Ensuring Accurate and Consistent Accreditation Decision-Making

DOH has maintained a staff dedicated to the oversight of the CME system and continues to do so. This staff has recently engaged in a variety of online training programmes and attended a variety of ACCME’s training courses. Case-based decision processing approaches have been used to build and maintain consistency decision-making. The staff leverage the digital registration system of activities to select materials and programmes for audit.

Driving for Quality and Effectiveness in CME

To drive towards best practices in learning and training and protect learners from promotion and marketing by industry, DOH decided to advance standards for eligibility for initial accreditation (including standards that exclude industry or those organisations that are contracted by industry from being recognised as educational providers) and deploy a provider accreditation system. DOH adopted standards for activity and provider accreditation based on the ability to identify educational needs, develop activities that could change behaviour or performance using appropriate design, and measure learning outcomes, consistent with the International Standards and ACCME [Citation8,Citation15]. DOH created expectations for disclosure of commercial relationships by planners and faculty and how those disclosures would be managed to protect the integrity of CME. Sponsorships of meetings and exhibits are to be regulated to ensure sponsors and exhibitors have no ability to influence the meeting, online or in person, guaranteeing an advertisement-free experience for learners who do not want to interact with industry during accredited activities. DOH also introduced an accreditation statement, and set standards for activity documentation, attendance records, and data protection. DOH identified a limited number of international systems whose credits could be recognised by DOH.

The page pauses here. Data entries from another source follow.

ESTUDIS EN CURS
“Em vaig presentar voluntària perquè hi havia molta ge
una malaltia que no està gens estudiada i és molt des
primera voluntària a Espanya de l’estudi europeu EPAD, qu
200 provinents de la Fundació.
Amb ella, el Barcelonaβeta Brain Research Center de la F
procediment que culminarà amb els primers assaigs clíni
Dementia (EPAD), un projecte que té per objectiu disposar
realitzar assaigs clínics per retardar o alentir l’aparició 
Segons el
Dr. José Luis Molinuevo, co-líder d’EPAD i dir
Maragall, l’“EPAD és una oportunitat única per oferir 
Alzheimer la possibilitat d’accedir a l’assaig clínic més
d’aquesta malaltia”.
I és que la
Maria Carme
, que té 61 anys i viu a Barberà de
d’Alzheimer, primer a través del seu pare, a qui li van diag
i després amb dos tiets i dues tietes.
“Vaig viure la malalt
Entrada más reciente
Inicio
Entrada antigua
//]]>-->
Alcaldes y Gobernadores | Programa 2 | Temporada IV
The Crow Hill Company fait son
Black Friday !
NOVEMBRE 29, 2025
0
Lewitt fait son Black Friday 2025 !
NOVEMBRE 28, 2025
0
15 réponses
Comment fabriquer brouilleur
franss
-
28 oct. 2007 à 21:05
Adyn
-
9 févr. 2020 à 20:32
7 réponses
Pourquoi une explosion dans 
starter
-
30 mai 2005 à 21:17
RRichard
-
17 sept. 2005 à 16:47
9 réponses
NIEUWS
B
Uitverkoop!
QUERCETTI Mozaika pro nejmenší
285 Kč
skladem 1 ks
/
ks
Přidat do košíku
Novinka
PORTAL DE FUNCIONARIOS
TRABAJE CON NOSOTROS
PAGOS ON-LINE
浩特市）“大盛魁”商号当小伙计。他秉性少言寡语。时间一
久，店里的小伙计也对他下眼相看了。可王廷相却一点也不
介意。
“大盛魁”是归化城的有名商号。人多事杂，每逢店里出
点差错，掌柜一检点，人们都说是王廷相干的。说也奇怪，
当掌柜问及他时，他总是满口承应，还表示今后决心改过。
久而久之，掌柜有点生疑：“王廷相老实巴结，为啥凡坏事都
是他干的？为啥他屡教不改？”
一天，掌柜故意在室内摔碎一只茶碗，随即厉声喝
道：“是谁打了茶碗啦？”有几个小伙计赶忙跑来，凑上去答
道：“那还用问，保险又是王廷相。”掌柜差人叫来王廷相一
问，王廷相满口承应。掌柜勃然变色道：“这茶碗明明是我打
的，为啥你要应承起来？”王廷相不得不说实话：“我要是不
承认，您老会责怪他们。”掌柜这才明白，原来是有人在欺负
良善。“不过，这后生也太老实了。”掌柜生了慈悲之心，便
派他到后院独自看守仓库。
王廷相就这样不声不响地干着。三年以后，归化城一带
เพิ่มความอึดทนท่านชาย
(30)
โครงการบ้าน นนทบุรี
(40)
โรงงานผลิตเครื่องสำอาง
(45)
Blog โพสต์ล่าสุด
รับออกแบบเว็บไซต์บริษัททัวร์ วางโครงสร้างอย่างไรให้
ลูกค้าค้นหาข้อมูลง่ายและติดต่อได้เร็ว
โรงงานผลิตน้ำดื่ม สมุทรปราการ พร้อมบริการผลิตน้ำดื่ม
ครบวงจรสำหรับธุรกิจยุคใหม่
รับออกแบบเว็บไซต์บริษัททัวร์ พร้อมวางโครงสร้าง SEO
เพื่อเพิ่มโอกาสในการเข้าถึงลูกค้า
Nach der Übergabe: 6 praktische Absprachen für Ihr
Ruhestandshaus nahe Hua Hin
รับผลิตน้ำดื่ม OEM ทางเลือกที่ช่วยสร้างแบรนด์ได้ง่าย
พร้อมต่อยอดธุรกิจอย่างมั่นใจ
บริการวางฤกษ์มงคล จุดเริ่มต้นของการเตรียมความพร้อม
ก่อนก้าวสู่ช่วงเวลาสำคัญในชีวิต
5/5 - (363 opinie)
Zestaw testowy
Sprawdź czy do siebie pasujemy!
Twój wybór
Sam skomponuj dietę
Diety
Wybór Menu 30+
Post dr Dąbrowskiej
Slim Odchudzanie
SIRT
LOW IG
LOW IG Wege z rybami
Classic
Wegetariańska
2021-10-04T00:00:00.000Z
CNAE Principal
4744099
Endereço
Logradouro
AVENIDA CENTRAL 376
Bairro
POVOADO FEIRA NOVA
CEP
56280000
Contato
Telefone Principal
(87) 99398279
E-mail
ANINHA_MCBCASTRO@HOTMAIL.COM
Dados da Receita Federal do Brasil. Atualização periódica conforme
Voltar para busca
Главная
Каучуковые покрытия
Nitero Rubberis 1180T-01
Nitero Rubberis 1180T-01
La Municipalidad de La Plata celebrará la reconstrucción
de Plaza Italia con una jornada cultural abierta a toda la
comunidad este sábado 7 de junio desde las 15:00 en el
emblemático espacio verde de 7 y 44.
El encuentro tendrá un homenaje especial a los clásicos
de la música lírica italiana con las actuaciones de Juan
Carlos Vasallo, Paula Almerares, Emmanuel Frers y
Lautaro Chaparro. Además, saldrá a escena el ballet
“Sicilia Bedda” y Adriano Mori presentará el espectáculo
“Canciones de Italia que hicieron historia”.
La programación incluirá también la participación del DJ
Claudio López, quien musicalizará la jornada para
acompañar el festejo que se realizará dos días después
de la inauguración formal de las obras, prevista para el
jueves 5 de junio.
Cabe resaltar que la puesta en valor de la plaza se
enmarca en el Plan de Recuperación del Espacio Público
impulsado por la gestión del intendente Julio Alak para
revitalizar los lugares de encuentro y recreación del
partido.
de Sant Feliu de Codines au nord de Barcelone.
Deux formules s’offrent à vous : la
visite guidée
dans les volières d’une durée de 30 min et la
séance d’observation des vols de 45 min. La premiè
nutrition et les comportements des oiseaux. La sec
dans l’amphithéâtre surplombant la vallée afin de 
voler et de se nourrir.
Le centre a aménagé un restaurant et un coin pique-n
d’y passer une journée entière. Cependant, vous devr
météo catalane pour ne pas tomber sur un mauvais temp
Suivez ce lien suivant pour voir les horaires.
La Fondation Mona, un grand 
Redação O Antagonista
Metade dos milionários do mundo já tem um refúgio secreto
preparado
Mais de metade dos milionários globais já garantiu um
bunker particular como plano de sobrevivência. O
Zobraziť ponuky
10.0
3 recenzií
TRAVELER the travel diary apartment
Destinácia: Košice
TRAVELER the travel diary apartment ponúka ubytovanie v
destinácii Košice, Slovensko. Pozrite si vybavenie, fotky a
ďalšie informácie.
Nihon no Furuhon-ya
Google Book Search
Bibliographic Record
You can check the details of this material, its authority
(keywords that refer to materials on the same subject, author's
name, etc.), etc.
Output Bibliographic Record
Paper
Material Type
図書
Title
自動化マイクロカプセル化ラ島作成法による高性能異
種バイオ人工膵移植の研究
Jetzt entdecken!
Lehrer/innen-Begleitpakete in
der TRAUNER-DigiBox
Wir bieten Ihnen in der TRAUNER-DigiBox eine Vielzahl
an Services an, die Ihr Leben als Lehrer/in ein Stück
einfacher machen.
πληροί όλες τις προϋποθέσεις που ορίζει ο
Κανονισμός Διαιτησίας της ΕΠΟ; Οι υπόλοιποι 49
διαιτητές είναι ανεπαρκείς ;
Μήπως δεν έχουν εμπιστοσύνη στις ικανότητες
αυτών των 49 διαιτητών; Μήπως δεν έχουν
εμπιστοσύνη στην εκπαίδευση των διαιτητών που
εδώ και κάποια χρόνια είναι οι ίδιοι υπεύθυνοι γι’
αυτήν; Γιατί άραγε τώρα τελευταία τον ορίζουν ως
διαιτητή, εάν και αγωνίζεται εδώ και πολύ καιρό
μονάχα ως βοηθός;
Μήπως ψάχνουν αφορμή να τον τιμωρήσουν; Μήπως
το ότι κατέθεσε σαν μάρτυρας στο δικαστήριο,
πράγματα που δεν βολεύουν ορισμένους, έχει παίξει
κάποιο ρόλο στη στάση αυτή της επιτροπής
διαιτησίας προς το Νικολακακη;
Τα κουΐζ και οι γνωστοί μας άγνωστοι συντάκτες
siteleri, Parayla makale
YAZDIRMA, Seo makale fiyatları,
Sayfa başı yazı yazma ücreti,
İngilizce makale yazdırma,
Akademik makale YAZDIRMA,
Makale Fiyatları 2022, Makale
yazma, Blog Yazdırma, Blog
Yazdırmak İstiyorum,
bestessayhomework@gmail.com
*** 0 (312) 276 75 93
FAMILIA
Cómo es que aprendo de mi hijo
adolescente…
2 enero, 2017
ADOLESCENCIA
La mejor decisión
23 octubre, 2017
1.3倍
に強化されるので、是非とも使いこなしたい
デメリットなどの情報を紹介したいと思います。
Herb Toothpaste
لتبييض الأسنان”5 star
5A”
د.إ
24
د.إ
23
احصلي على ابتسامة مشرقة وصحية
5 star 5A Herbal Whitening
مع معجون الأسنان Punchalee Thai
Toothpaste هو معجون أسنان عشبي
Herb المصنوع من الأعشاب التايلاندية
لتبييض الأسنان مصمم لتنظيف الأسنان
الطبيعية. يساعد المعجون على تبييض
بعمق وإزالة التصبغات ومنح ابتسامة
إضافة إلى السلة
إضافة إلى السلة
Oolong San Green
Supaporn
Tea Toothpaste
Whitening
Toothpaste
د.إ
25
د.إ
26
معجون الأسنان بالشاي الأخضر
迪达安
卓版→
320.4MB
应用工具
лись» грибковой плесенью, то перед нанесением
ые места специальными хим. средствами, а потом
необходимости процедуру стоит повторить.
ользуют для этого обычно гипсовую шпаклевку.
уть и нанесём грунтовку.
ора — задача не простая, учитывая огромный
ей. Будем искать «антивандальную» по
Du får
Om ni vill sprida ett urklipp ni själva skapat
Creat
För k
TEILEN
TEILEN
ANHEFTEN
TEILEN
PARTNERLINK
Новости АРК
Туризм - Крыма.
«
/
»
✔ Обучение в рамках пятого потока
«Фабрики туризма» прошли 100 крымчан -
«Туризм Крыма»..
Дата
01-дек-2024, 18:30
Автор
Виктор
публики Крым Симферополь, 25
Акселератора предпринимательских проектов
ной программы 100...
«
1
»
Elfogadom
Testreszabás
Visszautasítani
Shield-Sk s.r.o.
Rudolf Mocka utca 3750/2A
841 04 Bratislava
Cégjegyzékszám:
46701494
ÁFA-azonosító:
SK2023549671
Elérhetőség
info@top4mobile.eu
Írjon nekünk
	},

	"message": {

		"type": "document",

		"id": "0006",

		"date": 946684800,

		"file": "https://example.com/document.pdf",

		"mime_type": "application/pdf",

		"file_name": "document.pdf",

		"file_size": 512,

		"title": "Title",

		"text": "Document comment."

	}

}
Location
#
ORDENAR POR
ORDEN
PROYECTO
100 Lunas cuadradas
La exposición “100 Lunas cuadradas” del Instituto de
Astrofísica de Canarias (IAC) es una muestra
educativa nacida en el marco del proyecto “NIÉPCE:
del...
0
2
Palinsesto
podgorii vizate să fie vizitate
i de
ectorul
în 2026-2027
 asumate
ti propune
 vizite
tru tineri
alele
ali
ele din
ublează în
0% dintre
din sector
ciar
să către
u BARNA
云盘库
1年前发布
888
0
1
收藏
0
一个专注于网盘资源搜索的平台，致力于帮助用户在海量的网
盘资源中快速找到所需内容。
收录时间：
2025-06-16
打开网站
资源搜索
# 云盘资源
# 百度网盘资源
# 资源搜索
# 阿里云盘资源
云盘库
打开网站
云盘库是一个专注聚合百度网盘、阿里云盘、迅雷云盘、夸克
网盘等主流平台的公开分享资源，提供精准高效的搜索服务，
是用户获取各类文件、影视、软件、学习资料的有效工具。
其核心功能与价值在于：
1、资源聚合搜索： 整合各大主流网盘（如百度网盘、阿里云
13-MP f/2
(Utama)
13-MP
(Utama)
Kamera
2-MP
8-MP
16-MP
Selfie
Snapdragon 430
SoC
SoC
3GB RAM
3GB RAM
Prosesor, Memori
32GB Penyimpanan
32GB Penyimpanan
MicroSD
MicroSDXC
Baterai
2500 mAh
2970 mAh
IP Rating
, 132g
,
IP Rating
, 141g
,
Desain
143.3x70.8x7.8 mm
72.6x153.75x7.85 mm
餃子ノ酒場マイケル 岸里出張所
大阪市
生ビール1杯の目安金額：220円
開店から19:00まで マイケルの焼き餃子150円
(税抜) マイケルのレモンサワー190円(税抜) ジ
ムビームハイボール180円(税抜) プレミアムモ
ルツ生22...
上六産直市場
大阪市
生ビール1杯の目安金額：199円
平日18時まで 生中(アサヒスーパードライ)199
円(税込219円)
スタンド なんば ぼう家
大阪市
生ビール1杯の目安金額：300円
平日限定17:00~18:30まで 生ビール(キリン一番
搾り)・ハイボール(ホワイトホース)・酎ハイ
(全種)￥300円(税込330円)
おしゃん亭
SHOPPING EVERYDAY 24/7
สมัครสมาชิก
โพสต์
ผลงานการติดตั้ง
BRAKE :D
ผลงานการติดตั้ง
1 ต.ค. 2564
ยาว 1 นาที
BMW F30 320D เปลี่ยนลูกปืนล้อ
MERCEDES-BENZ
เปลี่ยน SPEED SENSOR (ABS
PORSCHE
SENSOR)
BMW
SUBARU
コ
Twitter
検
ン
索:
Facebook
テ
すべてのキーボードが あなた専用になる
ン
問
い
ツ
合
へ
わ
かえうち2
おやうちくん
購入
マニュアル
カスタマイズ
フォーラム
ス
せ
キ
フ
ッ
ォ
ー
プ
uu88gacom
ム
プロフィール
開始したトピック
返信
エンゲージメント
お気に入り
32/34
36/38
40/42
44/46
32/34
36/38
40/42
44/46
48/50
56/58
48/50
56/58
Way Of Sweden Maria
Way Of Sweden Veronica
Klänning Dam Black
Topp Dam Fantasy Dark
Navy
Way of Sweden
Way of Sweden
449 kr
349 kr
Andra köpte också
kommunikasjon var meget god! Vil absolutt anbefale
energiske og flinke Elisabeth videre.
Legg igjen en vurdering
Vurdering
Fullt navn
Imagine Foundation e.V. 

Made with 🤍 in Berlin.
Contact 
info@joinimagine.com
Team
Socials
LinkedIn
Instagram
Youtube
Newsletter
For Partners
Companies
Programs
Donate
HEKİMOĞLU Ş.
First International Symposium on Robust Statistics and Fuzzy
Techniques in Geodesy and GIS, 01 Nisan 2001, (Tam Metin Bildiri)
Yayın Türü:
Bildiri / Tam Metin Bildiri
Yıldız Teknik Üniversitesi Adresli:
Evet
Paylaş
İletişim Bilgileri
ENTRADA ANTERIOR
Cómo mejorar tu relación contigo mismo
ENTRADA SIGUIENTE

Supporting Implementation of New Standards

In addition to hiring and staffing for the accreditation activities, DOH undertook community meetings and focus groups to solicit feedback and develop final standards. Implementation included an online training programme, and several live meetings where standard templates were shared, and case examples were used. DOH established a centralised information technology infrastructure where recognised educational providers could register activities and then report learner completion and credit data in a centralised repository.

The DOH is implementing a retrospective audit based on sampled activities from a provider’s delivered activities. Organisations will have an opportunity to remediate standards that are not met, and if these expectations remain out of compliance the organisation can have restrictions placed on their ability to act as educational providers or lose their accreditation. These audits will account for the known heterogeneity among providers of varying sophistication in their deployment of learning activities. In pursuit of CME audit reform applicable to the current capacity, complexity and capabilities, the DOH has developed a collaborative with the ACCME to support the evolution of its governance competency and therefore the CME quality, educational outcomes and enhance participants’ engagement and learning outcomes.

Anticipating the Future

The delivery of effective healthcare in the Emirate of Abu Dhabi relies on engaging healthcare professionals in ongoing training and support so they can deliver optimal care to our population. DOH’s mission is to meet the needs of the public and the professions and ensure they can have access to and trust their education. We anticipate an increasing reliance of health professional portfolios where we can track and indeed manage individual educational goals and competencies, but this long-term vision will depend on the evolution of the skills and technical capacity of our accredited provider community, and we plan to invest in facilitating and enabling that capacity. Evolving the regulatory landscape will help this system move education away from a focus on compliance and instead augment the value of and promote the development of a culture of learning among our system’s most precious asset, its community of talented health professionals.

Disclosure Statement

No potential conflict of interest was reported by the author(s).